Lowest call rates to fall by 33pc as new telcos fight for market share

Tangaza Pesa chief executive Oscar Ikinu. Tangaza Pesa plans to roll out its mobile phone services using thin SIM card despite hitches facing Equity Bank over the technology. FILE PHOTO

What you need to know:

  • Tangaza, Equity, Zioncell to offer services like those provided by mobile operators
  • Subscribers of the newly licensed operator will pay Sh2 per minute to make calls across all local networks. This is expected to trigger a new wave of price wars in the telecom industry as other operators move to defend their positions.
  • The other two market entrants are yet to announce their rates but it is expected that these will be below the current market rates.

The cheapest tariff to call across all networks will fall by 33 per cent next month on the launch of new mobile phone services by newly licensed operator Tangaza.

Subscribers of the newly licensed operator will pay Sh2 per minute to make calls across all local networks. This is expected to trigger a new wave of price wars in the telecom industry as other operators move to defend their positions.

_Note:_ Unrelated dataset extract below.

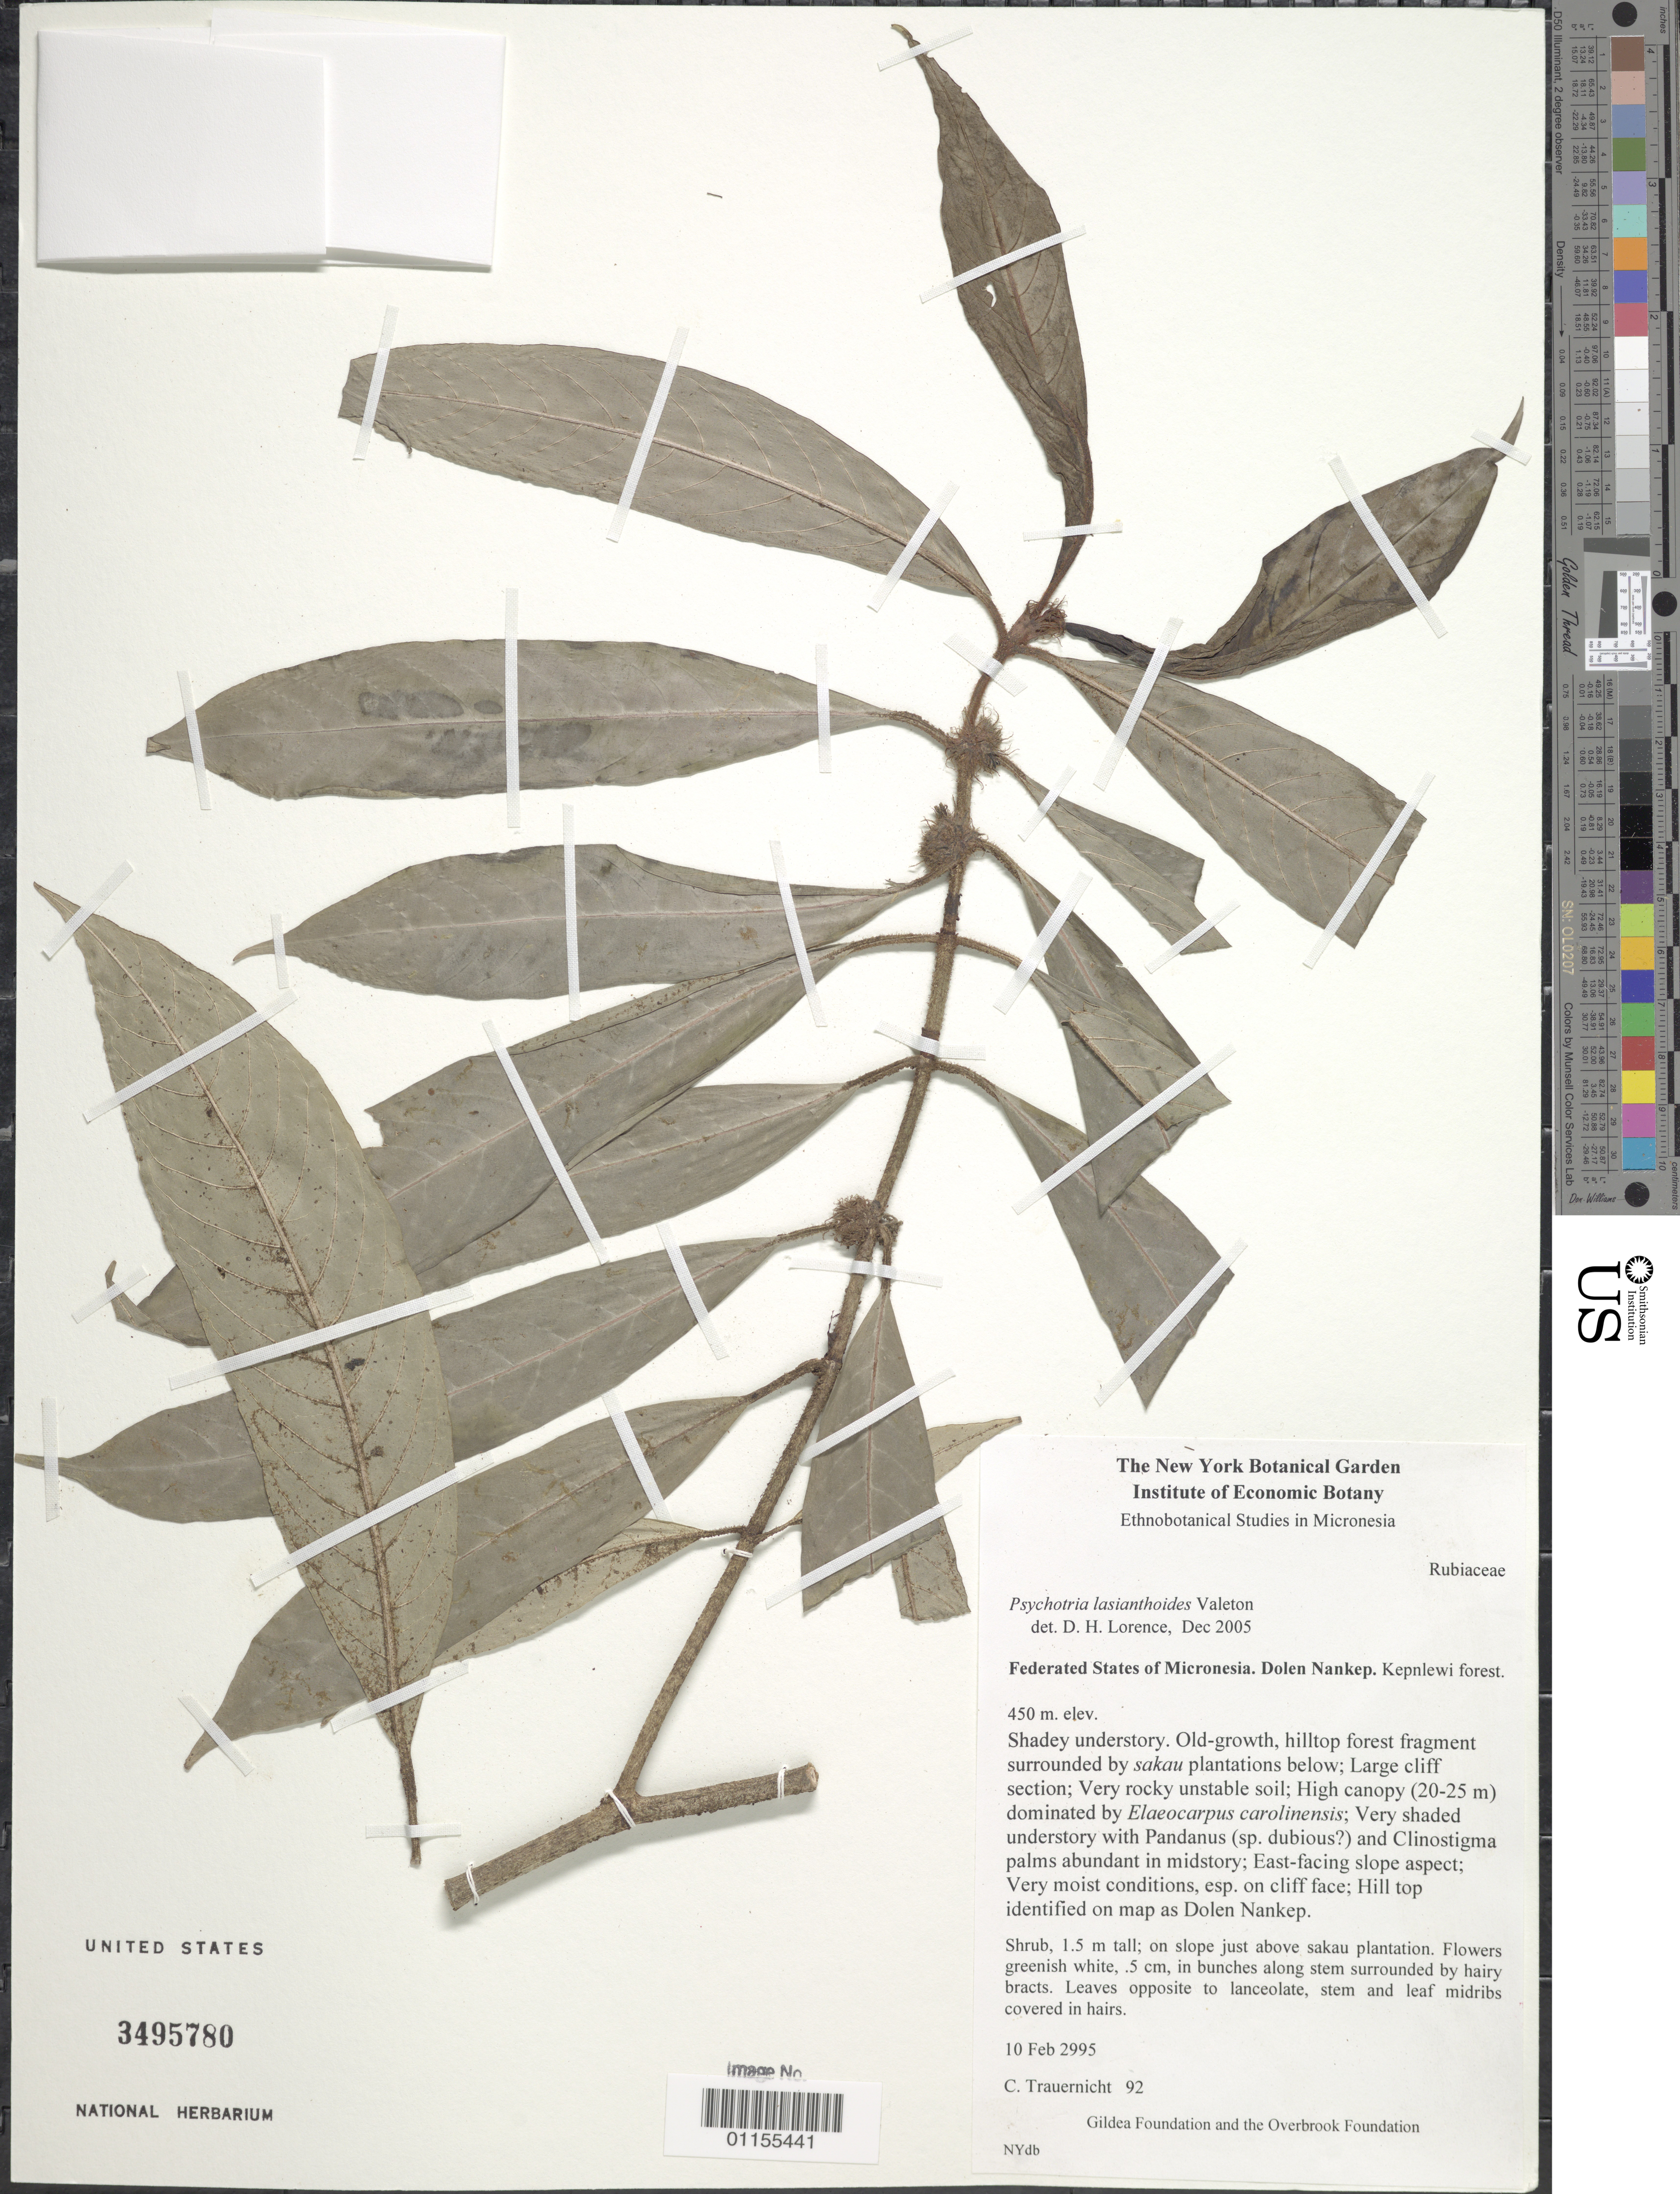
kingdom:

The firm, which was awarded a mobile virtual network operator’s licence last month, alongside Zioncell and Equity bank’s subsidiary Finserve Ltd, becomes the cheapest voice service provider in the country in line with its strategy to win customers.

Sending an SMS to any local network will cost subscribers Sh1.

Speaking to the Nation, Tangaza chief executive officer Oscar Ikinu said the rates would have been even lower if the mobile termination rate — the price an operator pays to terminate a call on another network — was lower than the current Sh1.15 a minute.  

“For us, voice and data services are value addition to our mobile money customers, who remain our core business. We are looking at the possibility of charging our SMS at 50 cents in the future,” Mr Ikinu said.

Safaricom and Airtel charge a flat rate of Sh3 per minute for on-net calls while calls terminating in different networks are charged at Sh4 per minute.

Telkom Kenya, on the other hand, charges Sh2 per minute for calls within its network and Sh3 across other networks, while yuMobile subscribers pay Sh3 for both on-net and off-net calls.

The other two market entrants are yet to announce their rates but it is expected that these will be below the current market rates.

This could subject the market to a fresh round of price wars, similar to what happened in 2010 after the regulator slashed the mobile termination rates, leaving only one of the four market players profitable.

It will be a big test for the Communications Commission of Kenya to make sure price wars do not lead to collapse of the industry.

Mr Ikinu said the company is finalising acquisition of a licence from the International Telecommunication Union, which will enable Tangaza subscribers to roam and make international calls.

“We want to make sure our customers have access to all the services they have been getting from other mobile number operators.

“This includes calling abroad and using the same Sim card when out of the country on roaming services,” Mr Ikinu said.

The MVNO licence allows the trio to roll out services similar to those offered by mobile number operators such as Safaricom, Airtel and Telkom Kenya, but without having to invest in the underlying infrastructure.

All the three market entrants will operate on Airtel Kenya’s network.

Tangaza CEO said the company would be applying to run its own independent network after the country finishes the migration from analogue to digital television broadcasting system which will free up more spectrum.